Data to process
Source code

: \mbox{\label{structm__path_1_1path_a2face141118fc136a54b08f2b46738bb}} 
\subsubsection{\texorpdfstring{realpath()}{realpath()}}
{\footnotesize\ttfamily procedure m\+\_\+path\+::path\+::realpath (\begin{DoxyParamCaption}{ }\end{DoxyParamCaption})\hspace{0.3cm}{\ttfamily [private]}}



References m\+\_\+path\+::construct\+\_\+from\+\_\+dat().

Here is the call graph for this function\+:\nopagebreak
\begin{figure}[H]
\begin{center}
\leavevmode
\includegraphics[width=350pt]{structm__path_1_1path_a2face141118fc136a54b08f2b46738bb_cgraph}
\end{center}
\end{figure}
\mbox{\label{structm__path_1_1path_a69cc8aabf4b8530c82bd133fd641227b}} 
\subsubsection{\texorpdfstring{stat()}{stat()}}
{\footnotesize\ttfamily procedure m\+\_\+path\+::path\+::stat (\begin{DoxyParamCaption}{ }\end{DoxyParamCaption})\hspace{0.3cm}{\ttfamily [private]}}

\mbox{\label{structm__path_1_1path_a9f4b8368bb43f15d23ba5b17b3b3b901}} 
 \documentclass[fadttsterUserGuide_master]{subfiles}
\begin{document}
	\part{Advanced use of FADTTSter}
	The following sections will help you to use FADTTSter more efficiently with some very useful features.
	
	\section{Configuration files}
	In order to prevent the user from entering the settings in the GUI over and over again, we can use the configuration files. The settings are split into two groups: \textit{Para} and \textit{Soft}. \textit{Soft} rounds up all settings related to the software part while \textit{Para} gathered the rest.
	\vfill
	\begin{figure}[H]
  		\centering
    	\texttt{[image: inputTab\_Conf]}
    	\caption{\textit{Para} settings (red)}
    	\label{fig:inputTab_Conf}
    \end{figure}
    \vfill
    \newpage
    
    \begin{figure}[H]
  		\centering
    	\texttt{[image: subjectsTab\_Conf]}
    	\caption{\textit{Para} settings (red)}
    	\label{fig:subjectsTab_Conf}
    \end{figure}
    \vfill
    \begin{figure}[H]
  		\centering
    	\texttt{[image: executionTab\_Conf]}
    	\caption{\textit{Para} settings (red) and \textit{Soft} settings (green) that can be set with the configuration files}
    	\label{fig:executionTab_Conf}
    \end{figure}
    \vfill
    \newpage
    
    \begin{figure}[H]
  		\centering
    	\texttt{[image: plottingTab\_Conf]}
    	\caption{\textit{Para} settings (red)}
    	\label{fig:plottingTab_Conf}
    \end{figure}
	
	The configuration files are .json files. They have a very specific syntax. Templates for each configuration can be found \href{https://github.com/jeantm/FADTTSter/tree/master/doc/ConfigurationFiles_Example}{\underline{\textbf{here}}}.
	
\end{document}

Try it
From the first line to the last, please quote the material above exactly.

Written reply
Source code

: \mbox{\label{structm__path_1_1path_a2face141118fc136a54b08f2b46738bb}} 
\subsubsection{\texorpdfstring{realpath()}{realpath()}}
{\footnotesize\ttfamily procedure m\+\_\+path\+::path\+::realpath (\begin{DoxyParamCaption}{ }\end{DoxyParamCaption})\hspace{0.3cm}{\ttfamily [private]}}



References m\+\_\+path\+::construct\+\_\+from\+\_\+dat().

Here is the call graph for this function\+:\nopagebreak
\begin{figure}[H]
\begin{center}
\leavevmode
\includegraphics[width=350pt]{structm__path_1_1path_a2face141118fc136a54b08f2b46738bb_cgraph}
\end{center}
\end{figure}
\mbox{\label{structm__path_1_1path_a69cc8aabf4b8530c82bd133fd641227b}} 
\subsubsection{\texorpdfstring{stat()}{stat()}}
{\footnotesize\ttfamily procedure m\+\_\+path\+::path\+::stat (\begin{DoxyParamCaption}{ }\end{DoxyParamCaption})\hspace{0.3cm}{\ttfamily [private]}}

\mbox{\label{structm__path_1_1path_a9f4b8368bb43f15d23ba5b17b3b3b901}} 
 \documentclass[fadttsterUserGuide_master]{subfiles}
\begin{document}
	\part{Advanced use of FADTTSter}
	The following sections will help you to use FADTTSter more efficiently with some very useful features.
	
	\section{Configuration files}
	In order to prevent the user from entering the settings in the GUI over and over again, we can use the configuration files. The settings are split into two groups: \textit{Para} and \textit{Soft}. \textit{Soft} rounds up all settings related to the software part while \textit{Para} gathered the rest.
	\vfill
	\begin{figure}[H]
  		\centering
    	\texttt{[image: inputTab\_Conf]}
    	\caption{\textit{Para} settings (red)}
    	\label{fig:inputTab_Conf}
    \end{figure}
    \vfill
    \newpage
    
    \begin{figure}[H]
  		\centering
    	\texttt{[image: subjectsTab\_Conf]}
    	\caption{\textit{Para} settings (red)}
    	\label{fig:subjectsTab_Conf}
    \end{figure}
    \vfill
    \begin{figure}[H]
  		\centering
    	\texttt{[image: executionTab\_Conf]}
    	\caption{\textit{Para} settings (red) and \textit{Soft} settings (green) that can be set with the configuration files}
    	\label{fig:executionTab_Conf}
    \end{figure}
    \vfill
    \newpage
    
    \begin{figure}[H]
  		\centering
    	\texttt{[image: plottingTab\_Conf]}
    	\caption{\textit{Para} settings (red)}
    	\label{fig:plottingTab_Conf}
    \end{figure}
	
	The configuration files are .json files. They have a very specific syntax. Templates for each configuration can be found \href{https://github.com/jeantm/FADTTSter/tree/master/doc/ConfigurationFiles_Example}{\underline{\textbf{here}}}.
	
\end{document}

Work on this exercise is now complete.